» Your assignment:
From the data below, return only the lines from the one with "neck: (297, 420)" through the one with "left back paw: (768, 620)", exact and inclusive, with pictures left out.

### Records for the exercise ###

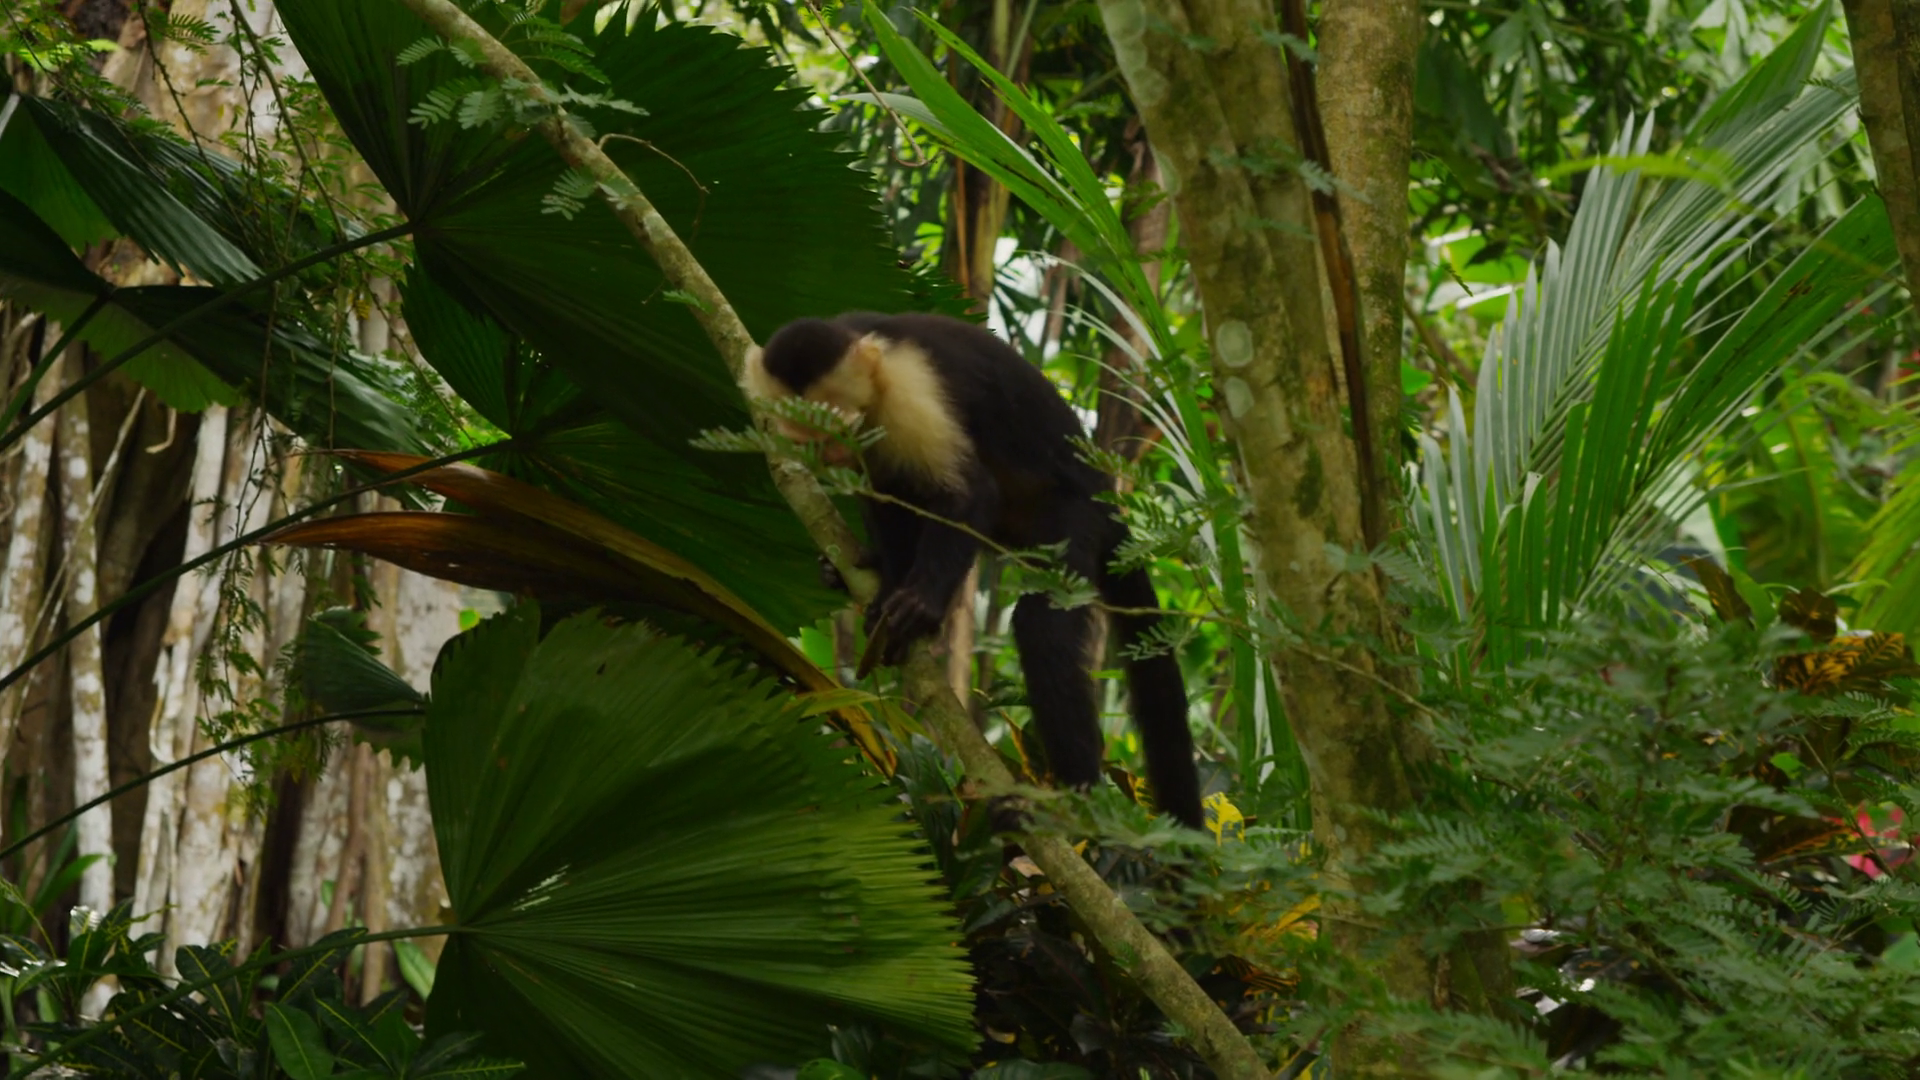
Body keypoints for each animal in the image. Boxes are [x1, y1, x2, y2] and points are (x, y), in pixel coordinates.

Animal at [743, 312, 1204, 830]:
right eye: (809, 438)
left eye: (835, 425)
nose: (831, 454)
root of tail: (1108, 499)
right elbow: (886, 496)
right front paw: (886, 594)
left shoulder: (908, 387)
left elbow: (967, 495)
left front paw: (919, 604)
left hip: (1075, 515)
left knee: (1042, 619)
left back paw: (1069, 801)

###
### Records for the exercise ###

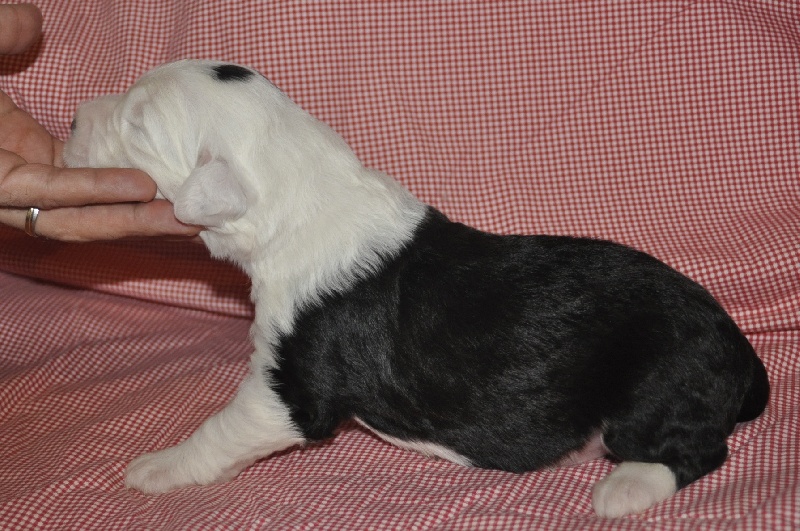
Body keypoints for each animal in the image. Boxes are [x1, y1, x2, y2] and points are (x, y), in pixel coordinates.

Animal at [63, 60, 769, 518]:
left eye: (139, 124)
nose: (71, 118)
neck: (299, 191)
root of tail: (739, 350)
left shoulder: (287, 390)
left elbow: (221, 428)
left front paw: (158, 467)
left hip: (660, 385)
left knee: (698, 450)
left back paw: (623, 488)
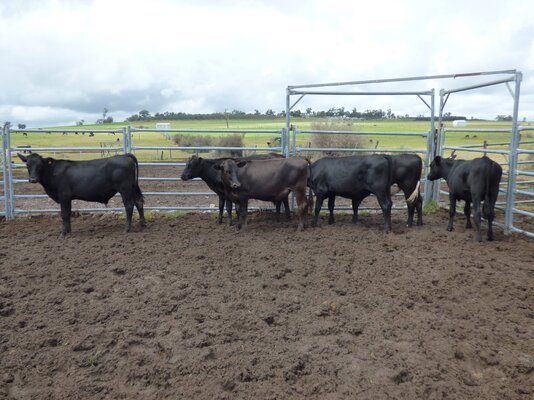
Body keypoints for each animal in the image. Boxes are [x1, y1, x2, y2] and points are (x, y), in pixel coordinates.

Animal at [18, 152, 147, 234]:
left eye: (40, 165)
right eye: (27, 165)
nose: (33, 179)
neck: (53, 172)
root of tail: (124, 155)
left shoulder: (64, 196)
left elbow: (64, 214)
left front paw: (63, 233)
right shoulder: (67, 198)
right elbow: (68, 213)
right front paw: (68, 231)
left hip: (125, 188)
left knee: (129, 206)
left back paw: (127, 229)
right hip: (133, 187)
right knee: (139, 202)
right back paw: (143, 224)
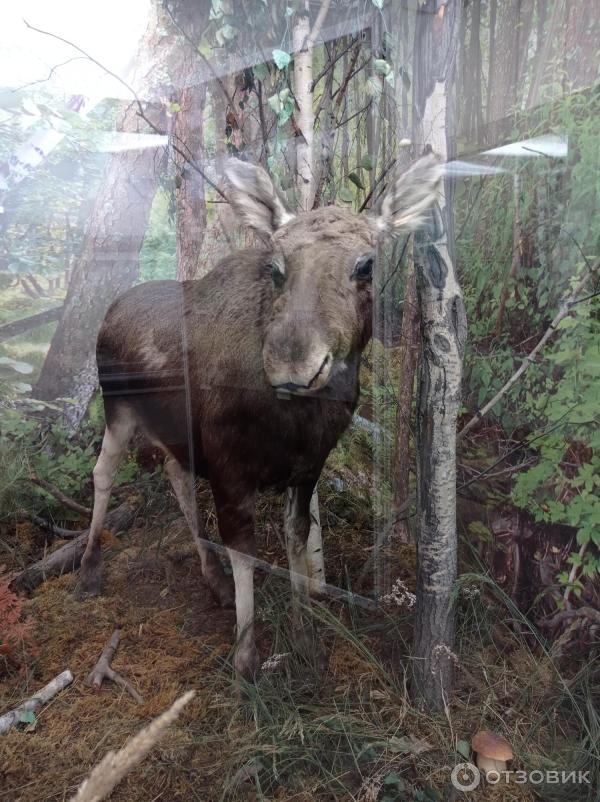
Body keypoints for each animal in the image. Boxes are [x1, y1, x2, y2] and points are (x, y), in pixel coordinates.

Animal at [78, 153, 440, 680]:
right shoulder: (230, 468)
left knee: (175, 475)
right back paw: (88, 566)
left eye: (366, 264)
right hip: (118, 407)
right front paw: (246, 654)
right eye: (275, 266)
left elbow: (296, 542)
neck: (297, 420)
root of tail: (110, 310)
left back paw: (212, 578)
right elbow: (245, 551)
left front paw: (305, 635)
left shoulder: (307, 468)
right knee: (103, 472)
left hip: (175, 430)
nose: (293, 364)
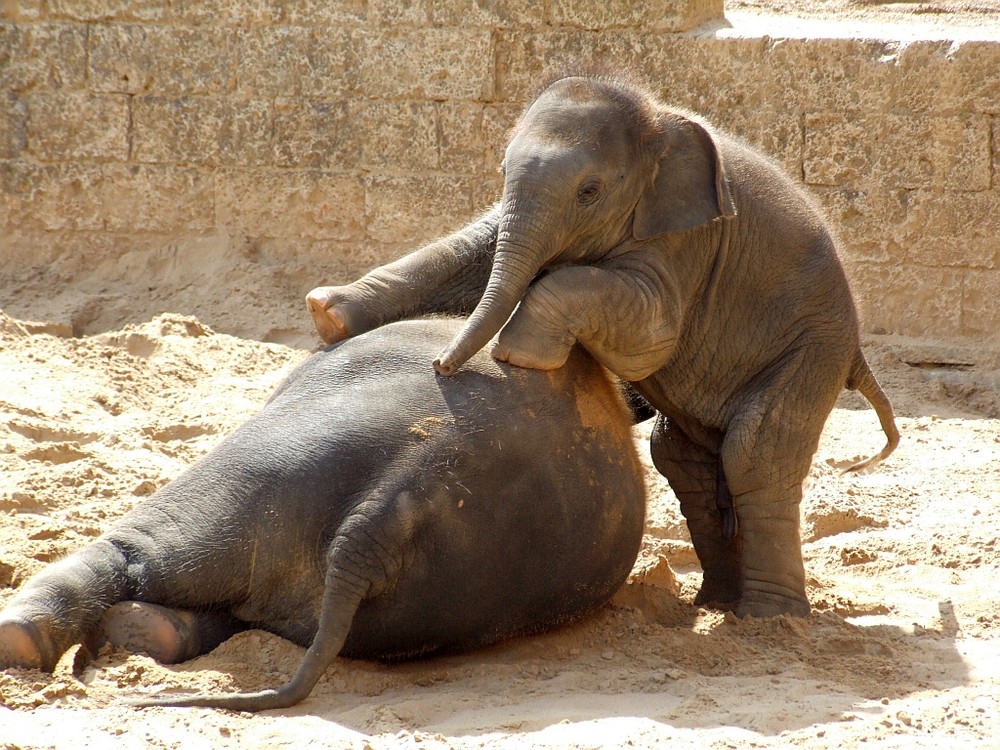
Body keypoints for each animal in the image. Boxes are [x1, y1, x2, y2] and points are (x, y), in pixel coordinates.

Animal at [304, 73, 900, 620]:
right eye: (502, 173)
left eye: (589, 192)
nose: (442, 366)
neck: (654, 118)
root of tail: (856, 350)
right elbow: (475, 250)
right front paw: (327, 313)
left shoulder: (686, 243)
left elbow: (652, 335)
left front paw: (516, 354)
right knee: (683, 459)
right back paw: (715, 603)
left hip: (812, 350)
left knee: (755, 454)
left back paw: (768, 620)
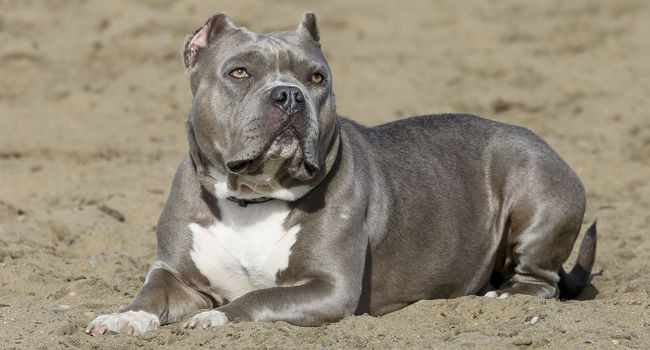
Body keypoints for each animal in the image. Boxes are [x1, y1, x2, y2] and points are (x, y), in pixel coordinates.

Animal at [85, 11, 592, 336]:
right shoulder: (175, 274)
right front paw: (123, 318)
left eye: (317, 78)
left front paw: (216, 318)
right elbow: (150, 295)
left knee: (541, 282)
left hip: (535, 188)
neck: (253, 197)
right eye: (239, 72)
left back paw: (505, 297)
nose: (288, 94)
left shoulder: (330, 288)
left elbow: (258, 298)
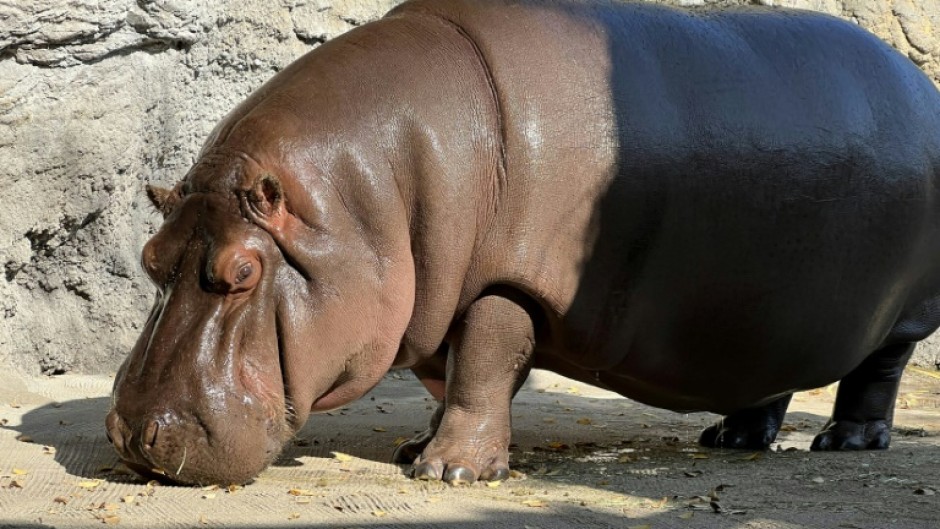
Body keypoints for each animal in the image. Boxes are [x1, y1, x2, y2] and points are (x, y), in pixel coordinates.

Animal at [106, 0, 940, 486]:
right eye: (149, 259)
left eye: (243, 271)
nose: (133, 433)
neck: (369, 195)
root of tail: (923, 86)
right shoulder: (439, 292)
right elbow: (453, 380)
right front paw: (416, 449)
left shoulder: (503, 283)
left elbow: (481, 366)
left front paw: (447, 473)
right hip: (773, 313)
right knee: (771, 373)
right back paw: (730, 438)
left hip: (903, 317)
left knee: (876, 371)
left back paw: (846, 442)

###
### Records for the exercise ###

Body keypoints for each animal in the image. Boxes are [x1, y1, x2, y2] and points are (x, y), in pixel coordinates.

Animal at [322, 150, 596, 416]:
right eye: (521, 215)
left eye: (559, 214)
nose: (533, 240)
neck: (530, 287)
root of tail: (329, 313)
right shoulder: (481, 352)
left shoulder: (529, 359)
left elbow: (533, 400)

###

» Solution to this problem:
neck: (297, 420)
root of tail: (110, 310)
left back paw: (212, 578)
right elbow: (245, 551)
left front paw: (305, 635)
left shoulder: (307, 468)
right knee: (103, 472)
left hip: (175, 430)
nose: (293, 364)
Body keypoints for each animal in the image. Boxes are [x1, y1, x2, y2] and points are (x, y), in pixel coordinates.

Animal at [304, 73, 900, 620]:
right eye: (502, 173)
left eye: (589, 192)
nose: (442, 366)
neck: (654, 118)
root of tail: (856, 350)
right elbow: (475, 250)
right front paw: (327, 313)
left shoulder: (686, 243)
left elbow: (652, 335)
left front paw: (516, 354)
right knee: (683, 459)
right back paw: (715, 603)
left hip: (812, 350)
left knee: (755, 454)
left back paw: (768, 620)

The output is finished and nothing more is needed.